If you found out through gdb that your code compiled with -O0 was still somehow optimized by gcc, or if you found out that your gcc did not optimize your code aggressively enough although you gave it -Ofast, check out this issue [0].
Having debug symbols enabled should be the default in my opinion. Especially in a partially self-compiled distribution like NixOS. The threshold to submitting bugs should be low.
Unf I'm seeing a unicorn (GitHub fail whale) currently, so I cannot see the issue.
At work we use nix+cabal, not nix+stack. Not for any compelling reason other than we've been in business longer than stack has integrated with nix. We have a repo for our consolidated framework that implements our workflow and ops infrastructure parameterized on the project we're building, so we check this in as a submodule in a new project. One thing we do in particular is that we generate nix expressions from cabal files at build time, so we only need to maintain one without updating the other with cabal2nix with every change.
With all this in place in a project, building is as easy as nix-build. Development is as easy as nix-shell. For convenience we have scripts that wrap the workflow for activating a ghci or ghcid shell and some other functions. Deploying to AWS is easy, even though I've never done it myself.
One problem we have is build times with nix. In order to ameliorate this, we have a build server set up with the out of the box nix infrastructure. A developer only needs to build when they make their own changes; within a few minutes of a push the build server will compile the new project derivations and they'll be available to everyone else as binaries. It all Just Works.
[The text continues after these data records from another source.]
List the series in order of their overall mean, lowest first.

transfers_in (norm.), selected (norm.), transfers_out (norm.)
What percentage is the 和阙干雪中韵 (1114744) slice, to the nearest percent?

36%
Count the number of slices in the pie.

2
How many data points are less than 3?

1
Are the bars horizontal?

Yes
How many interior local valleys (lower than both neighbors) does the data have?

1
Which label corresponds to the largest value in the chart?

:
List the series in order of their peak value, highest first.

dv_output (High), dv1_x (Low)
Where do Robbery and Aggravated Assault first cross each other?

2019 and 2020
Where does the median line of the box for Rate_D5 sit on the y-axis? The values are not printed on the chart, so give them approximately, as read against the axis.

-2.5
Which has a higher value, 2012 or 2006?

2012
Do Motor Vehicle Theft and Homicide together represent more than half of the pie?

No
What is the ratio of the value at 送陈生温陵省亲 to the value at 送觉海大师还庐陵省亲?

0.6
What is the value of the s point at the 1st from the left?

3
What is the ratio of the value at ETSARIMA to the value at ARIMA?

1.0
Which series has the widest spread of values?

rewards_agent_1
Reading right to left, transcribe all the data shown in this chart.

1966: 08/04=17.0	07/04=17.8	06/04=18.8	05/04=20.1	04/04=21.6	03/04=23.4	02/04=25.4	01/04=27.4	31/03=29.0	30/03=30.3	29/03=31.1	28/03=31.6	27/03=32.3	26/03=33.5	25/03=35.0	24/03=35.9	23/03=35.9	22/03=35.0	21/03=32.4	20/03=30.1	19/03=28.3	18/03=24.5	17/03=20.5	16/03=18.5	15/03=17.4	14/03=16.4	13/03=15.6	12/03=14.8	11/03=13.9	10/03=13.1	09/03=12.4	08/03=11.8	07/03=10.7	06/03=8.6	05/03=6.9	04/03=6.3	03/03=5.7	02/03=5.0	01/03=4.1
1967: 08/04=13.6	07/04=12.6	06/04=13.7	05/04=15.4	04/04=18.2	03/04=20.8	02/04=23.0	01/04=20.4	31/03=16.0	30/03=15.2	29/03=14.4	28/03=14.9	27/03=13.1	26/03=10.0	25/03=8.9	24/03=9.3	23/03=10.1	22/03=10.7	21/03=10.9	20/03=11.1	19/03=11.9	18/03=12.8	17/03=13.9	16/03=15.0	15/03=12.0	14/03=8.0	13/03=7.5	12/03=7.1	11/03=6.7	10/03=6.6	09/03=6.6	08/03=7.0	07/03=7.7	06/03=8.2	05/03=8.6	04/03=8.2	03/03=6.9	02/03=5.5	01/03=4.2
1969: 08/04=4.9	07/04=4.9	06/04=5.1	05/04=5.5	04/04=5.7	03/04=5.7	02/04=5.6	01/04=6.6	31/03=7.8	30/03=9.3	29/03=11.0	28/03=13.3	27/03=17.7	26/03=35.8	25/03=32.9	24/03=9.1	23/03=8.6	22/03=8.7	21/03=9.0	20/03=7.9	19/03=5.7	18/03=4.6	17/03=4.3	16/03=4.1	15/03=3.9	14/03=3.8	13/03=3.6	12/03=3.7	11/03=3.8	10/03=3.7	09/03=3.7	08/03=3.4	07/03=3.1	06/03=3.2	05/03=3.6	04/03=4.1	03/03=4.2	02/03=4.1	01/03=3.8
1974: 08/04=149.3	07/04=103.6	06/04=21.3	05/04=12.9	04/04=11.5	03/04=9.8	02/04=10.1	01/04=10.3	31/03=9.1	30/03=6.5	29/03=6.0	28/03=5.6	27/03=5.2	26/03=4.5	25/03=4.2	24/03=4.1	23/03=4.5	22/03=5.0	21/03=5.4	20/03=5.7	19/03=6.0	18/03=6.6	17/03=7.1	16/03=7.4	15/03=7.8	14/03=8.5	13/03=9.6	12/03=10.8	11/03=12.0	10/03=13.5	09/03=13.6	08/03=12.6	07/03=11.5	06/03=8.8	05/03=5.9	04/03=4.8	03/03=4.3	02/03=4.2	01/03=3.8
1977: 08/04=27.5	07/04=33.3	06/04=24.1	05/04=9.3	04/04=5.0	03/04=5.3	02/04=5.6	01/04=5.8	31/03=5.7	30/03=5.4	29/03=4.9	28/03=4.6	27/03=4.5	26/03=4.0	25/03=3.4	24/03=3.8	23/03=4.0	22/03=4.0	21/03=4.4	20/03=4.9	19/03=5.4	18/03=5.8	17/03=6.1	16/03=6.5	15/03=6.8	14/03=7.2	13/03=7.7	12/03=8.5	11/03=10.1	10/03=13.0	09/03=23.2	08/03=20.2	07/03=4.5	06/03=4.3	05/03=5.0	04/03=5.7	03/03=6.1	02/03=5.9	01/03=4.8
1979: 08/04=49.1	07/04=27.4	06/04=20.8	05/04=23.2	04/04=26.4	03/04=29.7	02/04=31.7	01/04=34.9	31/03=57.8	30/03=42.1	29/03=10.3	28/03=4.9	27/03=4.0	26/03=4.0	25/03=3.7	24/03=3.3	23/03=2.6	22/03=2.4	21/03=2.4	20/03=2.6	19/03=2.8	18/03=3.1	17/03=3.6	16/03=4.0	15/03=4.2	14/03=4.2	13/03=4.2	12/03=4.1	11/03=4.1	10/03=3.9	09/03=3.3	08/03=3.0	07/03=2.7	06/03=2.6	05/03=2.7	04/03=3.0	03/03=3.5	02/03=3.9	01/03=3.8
As for specifics, the currently implemented Haskell infrastructure in Nix is pretty good. For my personal development I have a few auxiliary scripts a friend of mine cooked up to do very streamlined development. I'm still getting used to it so I can't say much on that front, but it's a very thin wrapper over the stuff in nix. The nix language is really gnarly, but if you can grok it then you can program your build environments in a purely functional way, and that's amazing! I would recommend to every developer that they set up their environment the way they want it. Nix is very flexible and robust. It will handle everything for you, you just need to tell it what you want.
You'll also notice that I put my nix configuration in a shared /home directory instead of /etc/nixos. I think I'm the only person to ever do this because I am neurotic and having to sudo to use version control on my OS config isn't my fave workflow.
Quick question, the url https://nixos.org/nixos/download.html lists the same url for both 32 and 64bits iso, I wonder if these are multiarch images or just an error.
Because of how Nix works, upgrading should leave your system in an identical state as if you had done a fresh install.
You can even downgrade if you want. I've switched to unstable and back to 16.03 (and now to 16.09) without a reinstall and everything still works perfectly.
The main issue I had while using NixOS is that it has a small and somewhat broken set of packages. This is compounded by the very incomplete Nix documentation - its way too hard to create new packages.
Perhaps it is hard to discover how to, but I was about to post here and say one of the best things about nix is how easy it is to hack and add packages. It does require a bit of learning about how it works, but once you do the whole system is quite understandable. It's also very easy to test out things locally, overriding and extending the nix package collection. It is fairly straightforward to set up, build and install your own local projects as nix packages. Even I -- a mere web developer, who mostly uses OS X -- got a package definition merged into the main repository, it was that simple.
I agree the documentation needs work. It can be a real exercise in institutional knowledge sometimes to piece things together. I'd love to help you package something new, or fix an existing package if you would like. The thing that kept me going is how easy it was to fix ... after learning the incantations.
I think the project as a whole would welcome suggestions on where to improve docs as well, and would _definitely_ appreciate some new docs being written. It is hard to do this once you're too familiar :(.
[0] https://github.com/NixOS/nixpkgs/issues/18995
Yeah. The devs believed it was okay to make gcc -O2 by default and impossible to override from the command line you gave to gcc.
If you encountered this issue I hope google could quickly bring you to that issue on github. Good luck and don't waste hours to figure out why.